TV – « The Yards » : James Gray au cœur de la loi
TV – « The Yards » : James Gray au cœur de la loi
Par Samuel Blumenfeld
Notre choix du soir. Le cinéaste compose ici une tragédie ordinaire dans le New York des années 1970 (sur TCM Cinéma à 20 h 45).
The Yards (2000) Official Trailer - Charlize Theron, Joaquin Phoenix Movie HD
Durée : 02:10
The Yards, film de James Gray sorti en 2000 après le brillant Little Odessa (1994), pourrait presque se regarder sans le son : le nœud de l’intrigue, d’un classicisme exemplaire, resterait tout aussi limpide. Durant les cinq premières minutes, on observe le visage défait et hagard de Leo Handler (Mark Wahlberg). Il tente de se préparer, dans un wagon de métro, après un séjour de plus d’un an en prison à la suite d’un vol de voiture, au scénario de son retour dans sa famille, installée dans le Queens. A cause du goût de James Gray pour la tragédie, déjà observable dans Little Odessa, on devine que cette entrée annonce une sortie – tout retour du fils prodigue est chimérique –, un passage qui n’apportera que malheur et chagrin.
Cette famille n’a rien d’extraordinaire. Il y a bien sûr les signes de la santé défaillante de la mère de Leo (Ellen Burstyn), le regard fixe et dur de sa tante, Kitty Olchin (Faye Dunaway), les manières déliées et trop attentives de son meilleur ami, Willie Guttierez (Joaquin Phoenix), dont les dollars débordent presque de la poche, le mal de vivre d’Erica (Charlize Theron), la fille de Kitty, et la figure du patriarche, Frank Olchin (James Caan), nouveau venu dans la famille après son mariage avec Kitty.

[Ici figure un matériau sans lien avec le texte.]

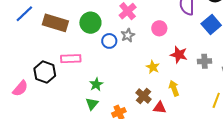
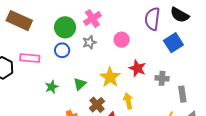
green circle: (90, 23) -> (65, 27), moved
blue circle: (109, 41) -> (62, 50), moved
yellow star: (153, 67) -> (110, 77), size x1.5
green triangle: (92, 104) -> (80, 84), moved

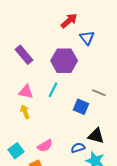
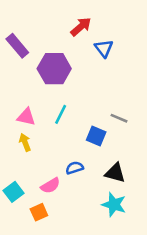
purple rectangle: (24, 55) -> (17, 46), moved
purple hexagon: (64, 61) -> (54, 69), moved
blue semicircle: (78, 148) -> (75, 168), moved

L’entreprise d’Olchin, l’Electric Rail Corporation, règne sur le métro du Queens. Mais ces fêlures semblent anecdotiques. Le mal est plus insidieux car il vient de plus loin, comme une malédiction ancestrale.
The Yards est un film sur la loi. Il y a celle du silence, observée par Leo pendant sa détention pour couvrir ses camarades. Il y a les règles qui s’appliquent lors des arbitrages des commissions chargées d’attribuer les différents marchés d’équipements des métros new-yorkais, et qui n’empêchent ni malversations ni corruption. Il y a enfin une loi liée à la famille, la plus floue, qui consiste à maintenir son équilibre et sa prospérité par tous les moyens possibles. Ces trois lois sont violées par Leo.
Précision maniaque
La désuétude de The Yards, des costumes années 1970 des personnages à une musique de la même époque, goût du passé souligné par la présence d’Ellen Burstyn, Faye Dunaway et James Caan ; la préoccupation morale du film – dénoncer son prochain au nom de principes moraux, ou se taire pour respecter les liens du sang –, qui nous ramène aux années 1950, autour de la liste noire et des mouchards ; la volonté de James Gray de décrire des personnages proches des archétypes de la tragédie grecque… Tout cela fait de The Yards un film abstrait, à l’espace-temps indéterminé.
La précision maniaque du réalisateur à nous montrer le fonctionnement – ou plutôt les dysfonctionnements – des institutions new-yorkaises, de la police au tribunal en passant par les différentes commissions d’arbitrage de la métropole américaine, est une façon détournée d’exhiber la faillite de la loi. Le classicisme de ce film n’est qu’une manière subtile et brillante de distiller une vision négative des rapports humains. La civilisation selon James Gray n’est qu’une forme polie et institutionnalisée de la sauvagerie.
The Yards, de James Gray. Avec Mark Wahlberg, Joaquin Phoenix, Charlize Theron (Etats-Unis, 2000, 115 min).